╭──

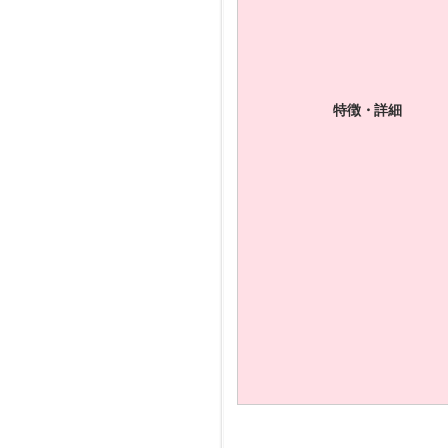
特徴・詳細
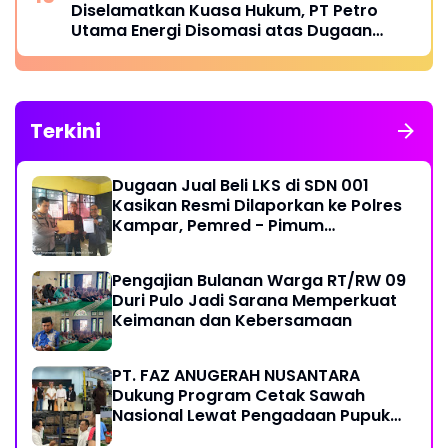
Diselamatkan Kuasa Hukum, PT Petro
Utama Energi Disomasi atas Dugaan
Wanprestasi Pembayaran Success Fee
Terkini
Dugaan Jual Beli LKS di SDN 001
Kasikan Resmi Dilaporkan ke Polres
Kampar, Pemred - Pimum
Metroterkini.id Desak Usut Kasus Ini
Pengajian Bulanan Warga RT/RW 09
Duri Pulo Jadi Sarana Memperkuat
Keimanan dan Kebersamaan
PT. FAZ ANUGERAH NUSANTARA
Dukung Program Cetak Sawah
Nasional Lewat Pengadaan Pupuk
dan Pestisida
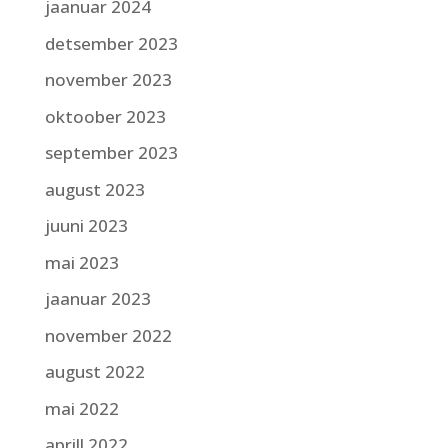
jaanuar 2024
detsember 2023
november 2023
oktoober 2023
september 2023
august 2023
juuni 2023
mai 2023
jaanuar 2023
november 2022
august 2022
mai 2022
aprill 2022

╰──

Activity:
Quote every line of text in the rows above word for word, leaving out the pictures.

Expected answer:
特徴・詳細
Diselamatkan Kuasa Hukum, PT Petro
Utama Energi Disomasi atas Dugaan
Wanprestasi Pembayaran Success Fee
Terkini
Dugaan Jual Beli LKS di SDN 001
Kasikan Resmi Dilaporkan ke Polres
Kampar, Pemred - Pimum
Metroterkini.id Desak Usut Kasus Ini
Pengajian Bulanan Warga RT/RW 09
Duri Pulo Jadi Sarana Memperkuat
Keimanan dan Kebersamaan
PT. FAZ ANUGERAH NUSANTARA
Dukung Program Cetak Sawah
Nasional Lewat Pengadaan Pupuk
dan Pestisida
jaanuar 2024
detsember 2023
november 2023
oktoober 2023
september 2023
august 2023
juuni 2023
mai 2023
jaanuar 2023
november 2022
august 2022
mai 2022
aprill 2022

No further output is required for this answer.